FST is a succinct trie data structure proposed in the paper,
Zhang, Lim, Leis, Andersen, Kaminsky, Keeton and Pavlo: SuRF: Practical Range Query Filtering with Fast Succinct Trie, In SIGMOD 2018, pp. 323-336.
Briefly, FST is a practical variant of LOUDS-trie. FST uses two LOUDS implementations: one is fast and the other is space-efficient. FST partitions a trie into two layers at a level and applies the fast one to the top layer and the space-efficient one to the bottom layer.
More specific explanations can be found in the slide of the author.
Since FST was developed for succinct range query filtering, the original implementation efficient/SuRF allows us to include false positives in query solutions. The library kampersanda/fast_succinct_trie modifies it and provides a string map based on FST.

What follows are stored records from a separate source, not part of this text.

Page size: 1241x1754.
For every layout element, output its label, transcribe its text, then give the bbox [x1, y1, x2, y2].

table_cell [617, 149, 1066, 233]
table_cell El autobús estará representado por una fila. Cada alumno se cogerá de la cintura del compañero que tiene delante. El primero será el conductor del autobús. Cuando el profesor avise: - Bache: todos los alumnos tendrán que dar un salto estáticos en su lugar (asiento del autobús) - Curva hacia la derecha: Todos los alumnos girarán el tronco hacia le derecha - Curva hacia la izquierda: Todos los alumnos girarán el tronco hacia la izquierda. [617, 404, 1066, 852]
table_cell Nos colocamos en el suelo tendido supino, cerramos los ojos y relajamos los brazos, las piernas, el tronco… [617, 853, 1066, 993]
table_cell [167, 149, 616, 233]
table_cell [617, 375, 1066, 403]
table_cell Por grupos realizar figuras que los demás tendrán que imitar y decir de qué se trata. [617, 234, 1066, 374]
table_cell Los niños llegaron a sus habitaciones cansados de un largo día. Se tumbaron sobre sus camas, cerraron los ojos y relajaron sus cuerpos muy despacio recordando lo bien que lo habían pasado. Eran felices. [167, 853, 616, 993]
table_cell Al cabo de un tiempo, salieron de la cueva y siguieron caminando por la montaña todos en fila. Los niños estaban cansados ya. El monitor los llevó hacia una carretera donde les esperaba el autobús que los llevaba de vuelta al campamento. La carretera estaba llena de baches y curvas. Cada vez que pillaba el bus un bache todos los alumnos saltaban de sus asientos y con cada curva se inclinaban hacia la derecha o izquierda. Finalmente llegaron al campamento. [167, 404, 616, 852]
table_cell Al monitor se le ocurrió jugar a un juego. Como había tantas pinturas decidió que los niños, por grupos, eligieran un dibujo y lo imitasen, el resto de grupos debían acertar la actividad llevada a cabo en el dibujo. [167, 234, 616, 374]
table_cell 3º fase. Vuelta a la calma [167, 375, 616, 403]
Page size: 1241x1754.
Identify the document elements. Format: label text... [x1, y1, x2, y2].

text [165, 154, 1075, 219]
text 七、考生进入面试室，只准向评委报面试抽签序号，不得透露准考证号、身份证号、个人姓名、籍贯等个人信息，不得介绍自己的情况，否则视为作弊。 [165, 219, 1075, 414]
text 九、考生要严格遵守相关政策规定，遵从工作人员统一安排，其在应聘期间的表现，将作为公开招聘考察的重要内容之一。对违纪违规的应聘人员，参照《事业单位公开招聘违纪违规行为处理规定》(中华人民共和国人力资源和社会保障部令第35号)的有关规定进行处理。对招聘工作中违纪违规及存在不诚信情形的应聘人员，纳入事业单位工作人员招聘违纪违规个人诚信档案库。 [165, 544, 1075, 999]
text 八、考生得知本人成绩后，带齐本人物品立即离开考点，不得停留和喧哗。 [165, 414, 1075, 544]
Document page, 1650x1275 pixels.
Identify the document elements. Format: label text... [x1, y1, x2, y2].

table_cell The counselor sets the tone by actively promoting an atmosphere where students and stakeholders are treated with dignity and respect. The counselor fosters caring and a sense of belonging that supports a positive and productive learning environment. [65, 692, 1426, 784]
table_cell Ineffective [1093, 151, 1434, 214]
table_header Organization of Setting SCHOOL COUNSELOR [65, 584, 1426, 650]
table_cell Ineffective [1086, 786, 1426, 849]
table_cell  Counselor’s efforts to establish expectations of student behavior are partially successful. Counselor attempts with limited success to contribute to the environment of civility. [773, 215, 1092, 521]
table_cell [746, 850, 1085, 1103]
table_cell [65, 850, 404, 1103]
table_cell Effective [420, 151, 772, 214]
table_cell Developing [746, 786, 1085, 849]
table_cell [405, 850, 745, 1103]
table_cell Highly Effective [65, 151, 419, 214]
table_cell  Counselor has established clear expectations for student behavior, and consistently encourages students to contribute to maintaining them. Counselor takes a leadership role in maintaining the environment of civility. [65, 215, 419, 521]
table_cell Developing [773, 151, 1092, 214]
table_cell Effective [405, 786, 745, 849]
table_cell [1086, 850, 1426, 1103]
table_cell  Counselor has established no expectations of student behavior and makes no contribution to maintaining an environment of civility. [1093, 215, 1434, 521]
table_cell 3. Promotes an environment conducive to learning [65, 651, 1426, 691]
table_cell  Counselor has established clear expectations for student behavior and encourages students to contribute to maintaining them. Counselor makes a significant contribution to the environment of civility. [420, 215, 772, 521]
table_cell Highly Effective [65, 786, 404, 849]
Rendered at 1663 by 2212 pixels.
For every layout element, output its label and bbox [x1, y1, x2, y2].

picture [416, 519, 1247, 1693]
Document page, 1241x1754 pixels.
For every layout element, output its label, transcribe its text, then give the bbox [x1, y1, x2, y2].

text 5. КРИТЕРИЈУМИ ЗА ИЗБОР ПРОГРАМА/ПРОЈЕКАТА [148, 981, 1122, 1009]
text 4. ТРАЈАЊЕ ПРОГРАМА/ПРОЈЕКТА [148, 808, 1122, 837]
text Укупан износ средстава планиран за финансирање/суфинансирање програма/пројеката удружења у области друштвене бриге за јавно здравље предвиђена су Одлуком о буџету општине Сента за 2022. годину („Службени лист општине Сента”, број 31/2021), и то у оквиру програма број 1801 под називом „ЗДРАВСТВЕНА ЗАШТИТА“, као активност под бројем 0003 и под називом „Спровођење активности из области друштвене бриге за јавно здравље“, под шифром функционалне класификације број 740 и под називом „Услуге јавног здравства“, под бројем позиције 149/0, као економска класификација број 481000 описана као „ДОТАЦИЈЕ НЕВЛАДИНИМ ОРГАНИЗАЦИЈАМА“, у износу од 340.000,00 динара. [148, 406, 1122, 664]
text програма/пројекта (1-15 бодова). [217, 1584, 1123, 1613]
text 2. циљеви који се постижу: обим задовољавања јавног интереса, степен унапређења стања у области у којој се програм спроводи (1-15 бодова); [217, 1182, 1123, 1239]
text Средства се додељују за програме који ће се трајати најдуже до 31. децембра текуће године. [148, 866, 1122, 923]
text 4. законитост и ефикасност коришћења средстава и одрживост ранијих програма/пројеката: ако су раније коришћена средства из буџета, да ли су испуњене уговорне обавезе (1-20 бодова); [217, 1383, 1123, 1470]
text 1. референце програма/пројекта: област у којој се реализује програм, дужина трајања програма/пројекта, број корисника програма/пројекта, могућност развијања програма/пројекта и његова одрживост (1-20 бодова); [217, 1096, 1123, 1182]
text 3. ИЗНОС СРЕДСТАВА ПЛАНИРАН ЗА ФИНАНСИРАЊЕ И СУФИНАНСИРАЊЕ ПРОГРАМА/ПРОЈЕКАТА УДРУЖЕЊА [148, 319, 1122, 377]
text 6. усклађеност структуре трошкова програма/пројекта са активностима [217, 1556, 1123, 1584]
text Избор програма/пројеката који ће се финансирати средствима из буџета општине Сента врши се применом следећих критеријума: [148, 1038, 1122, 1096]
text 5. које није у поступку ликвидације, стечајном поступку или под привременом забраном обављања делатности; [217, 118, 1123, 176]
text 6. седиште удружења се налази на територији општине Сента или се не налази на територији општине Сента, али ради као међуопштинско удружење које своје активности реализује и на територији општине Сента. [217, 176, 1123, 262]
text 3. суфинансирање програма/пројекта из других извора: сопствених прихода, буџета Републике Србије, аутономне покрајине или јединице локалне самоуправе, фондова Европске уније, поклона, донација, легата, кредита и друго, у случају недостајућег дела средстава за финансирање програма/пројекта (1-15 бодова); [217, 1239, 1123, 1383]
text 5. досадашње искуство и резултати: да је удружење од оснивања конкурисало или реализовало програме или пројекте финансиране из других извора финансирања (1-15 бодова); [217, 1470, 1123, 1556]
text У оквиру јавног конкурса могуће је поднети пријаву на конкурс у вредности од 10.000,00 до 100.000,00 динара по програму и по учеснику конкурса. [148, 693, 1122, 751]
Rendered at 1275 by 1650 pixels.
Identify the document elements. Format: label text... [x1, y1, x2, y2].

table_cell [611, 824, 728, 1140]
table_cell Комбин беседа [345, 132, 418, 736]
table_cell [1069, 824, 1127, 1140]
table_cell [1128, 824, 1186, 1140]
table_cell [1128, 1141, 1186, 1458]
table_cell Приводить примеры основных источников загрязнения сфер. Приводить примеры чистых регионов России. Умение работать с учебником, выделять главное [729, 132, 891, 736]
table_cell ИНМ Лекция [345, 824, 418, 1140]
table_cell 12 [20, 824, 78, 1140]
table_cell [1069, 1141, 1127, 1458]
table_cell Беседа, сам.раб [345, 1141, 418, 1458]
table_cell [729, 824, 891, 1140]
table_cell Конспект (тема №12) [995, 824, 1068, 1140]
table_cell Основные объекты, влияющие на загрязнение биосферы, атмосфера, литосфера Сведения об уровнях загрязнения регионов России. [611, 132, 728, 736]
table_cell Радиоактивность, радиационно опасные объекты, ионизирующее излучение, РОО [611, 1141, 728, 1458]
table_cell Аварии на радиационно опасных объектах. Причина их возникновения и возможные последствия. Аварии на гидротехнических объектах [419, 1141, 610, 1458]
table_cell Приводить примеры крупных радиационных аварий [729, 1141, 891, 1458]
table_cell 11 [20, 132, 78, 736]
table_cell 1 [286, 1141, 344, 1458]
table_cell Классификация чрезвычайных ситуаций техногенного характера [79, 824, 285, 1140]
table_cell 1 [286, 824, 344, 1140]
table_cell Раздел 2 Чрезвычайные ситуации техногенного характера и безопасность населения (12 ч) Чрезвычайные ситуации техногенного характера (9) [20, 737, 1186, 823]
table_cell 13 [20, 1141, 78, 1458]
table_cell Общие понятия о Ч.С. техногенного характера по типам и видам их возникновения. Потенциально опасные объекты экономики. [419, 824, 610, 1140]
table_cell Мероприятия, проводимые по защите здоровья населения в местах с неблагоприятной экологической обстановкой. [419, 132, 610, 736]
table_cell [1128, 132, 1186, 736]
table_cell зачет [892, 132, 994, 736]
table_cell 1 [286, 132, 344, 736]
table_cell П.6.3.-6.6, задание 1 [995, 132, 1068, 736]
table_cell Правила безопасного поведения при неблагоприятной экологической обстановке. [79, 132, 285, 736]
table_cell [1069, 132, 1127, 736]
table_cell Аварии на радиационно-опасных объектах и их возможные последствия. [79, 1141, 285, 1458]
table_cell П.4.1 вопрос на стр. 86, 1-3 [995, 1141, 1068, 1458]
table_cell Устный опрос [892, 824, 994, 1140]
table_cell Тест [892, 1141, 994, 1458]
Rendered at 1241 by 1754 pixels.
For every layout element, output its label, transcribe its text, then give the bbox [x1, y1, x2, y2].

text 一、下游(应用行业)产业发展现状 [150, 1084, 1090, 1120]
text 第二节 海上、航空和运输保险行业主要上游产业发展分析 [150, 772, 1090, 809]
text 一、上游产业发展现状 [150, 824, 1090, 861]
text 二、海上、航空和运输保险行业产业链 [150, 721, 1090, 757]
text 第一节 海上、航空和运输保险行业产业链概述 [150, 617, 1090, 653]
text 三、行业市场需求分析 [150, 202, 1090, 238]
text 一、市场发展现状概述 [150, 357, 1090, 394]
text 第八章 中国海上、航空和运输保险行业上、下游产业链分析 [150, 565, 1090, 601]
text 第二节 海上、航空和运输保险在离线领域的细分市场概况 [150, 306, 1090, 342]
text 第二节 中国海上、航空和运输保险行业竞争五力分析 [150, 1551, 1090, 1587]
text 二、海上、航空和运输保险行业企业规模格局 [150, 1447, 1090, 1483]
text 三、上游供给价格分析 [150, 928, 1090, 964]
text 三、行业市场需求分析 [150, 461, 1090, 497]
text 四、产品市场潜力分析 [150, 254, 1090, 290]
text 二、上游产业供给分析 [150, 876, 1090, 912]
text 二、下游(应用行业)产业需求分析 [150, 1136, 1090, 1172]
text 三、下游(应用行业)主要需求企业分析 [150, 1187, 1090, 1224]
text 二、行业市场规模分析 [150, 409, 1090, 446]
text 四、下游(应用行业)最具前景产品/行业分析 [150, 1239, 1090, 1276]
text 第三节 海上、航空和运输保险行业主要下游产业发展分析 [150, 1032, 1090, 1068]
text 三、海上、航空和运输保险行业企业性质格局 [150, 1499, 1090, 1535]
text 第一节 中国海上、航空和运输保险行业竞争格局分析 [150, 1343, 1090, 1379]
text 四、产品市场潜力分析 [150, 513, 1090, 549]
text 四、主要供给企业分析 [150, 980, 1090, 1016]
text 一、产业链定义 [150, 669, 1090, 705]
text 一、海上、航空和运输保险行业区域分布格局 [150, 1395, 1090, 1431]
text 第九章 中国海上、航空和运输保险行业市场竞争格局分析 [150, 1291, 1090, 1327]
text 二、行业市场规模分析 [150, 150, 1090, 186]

This library consists of only header files. Please through the path to the directory include
.
You can download and compile this library as the following commands:
$ git clone --recursive https://github.com/kampersanda/fast_succinct_trie.git
$ cd fast_succinct_trie
$ mkdir build && cd build
$ cmake .. -DFST_ENABLE_BENCH=ON
$ make
Compiling third-party libraries at bench
will be heavy.
Please set -DFST_ENABLE_BENCH=OFF
if you do not need to run benchmarks.
#include <fstream>
#include <iostream>
#include <fst.hpp>
int main() {
std::vector<std::string> keys = {
"ACML", "AISTATS", "DS", "DSAA", "ICDM", "ICML", //
"PAKDD", "SDM", "SIGIR", "SIGKDD", "SIGMOD",
};
// a trie-index constructed from string keys sorted
fst::Trie trie(keys);
// keys are mapped to unique integers in the range [0,#keys)
std::cout << "[searching]" << std::endl;
for (size_t i = 0; i < keys.size(); ++i) {
fst::position_t key_id = trie.exactSearch(keys[i]);
std::cout << " - " << keys[i] << ": " << key_id << std::endl;
}
std::cout << "[statistics]" << std::endl;
std::cout << " - number of keys: " << trie.getNumKeys() << std::endl;
std::cout << " - number of nodes: " << trie.getNumNodes() << std::endl;
std::cout << " - number of suffix bytes: " << trie.getSuffixBytes() << std::endl;
std::cout << " - memory usage in bytes: " << trie.getMemoryUsage() << std::endl;
std::cout << " - output file size in bytes: " << trie.getSizeIO() << std::endl;
std::cout << "[configure]" << std::endl;
trie.debugPrint(std::cout);
// write the trie-index to a file
{
std::ofstream ofs("fst.idx");
trie.save(ofs);
}
// read the trie-index from a file
{
fst::Trie other;
std::ifstream ifs("fst.idx");
other.load(ifs);
}
std::remove("fst.idx");
return 0;
}
The output will be
[searching]
- ACML: 1
- AISTATS: 2
- DS: 4
- DSAA: 5
- ICDM: 6
- ICML: 7
- PAKDD: 0
- SDM: 3
- SIGIR: 8
- SIGKDD: 9
- SIGMOD: 10
[statistics]
- number of keys: 11
- number of nodes: 19
- number of suffix bytes: 24
- memory usage in bytes: 587
- output file size in bytes: 312
[configure]
-- LoudsDense (heigth=1) --
LABEL: A D I P S |
CHILD: 1 1 1 0 1 |
PREFX: 0 |
-- LoudsSparse --
LABEL: C I S C D I ? A D M G I K M ?
CHILD: 0 0 1 1 0 1 0 0 0 0 1 0 0 0
LOUDS: 1 0 1 1 1 0 1 0 1 0 1 1 0 0
-- Suffixes --
POINTERS: 17 11 1 9 0 22 9 12 7 19 14
SUFFIXES: ? S T A T S ? R ? M ? M L ? O D ? A K D D ? A ?
- Support more operations
- Implement a normal trie form also
This library is free software provided under Apache License 2.0, following the License of efficient/SuRF. The modifications are shown in each source file.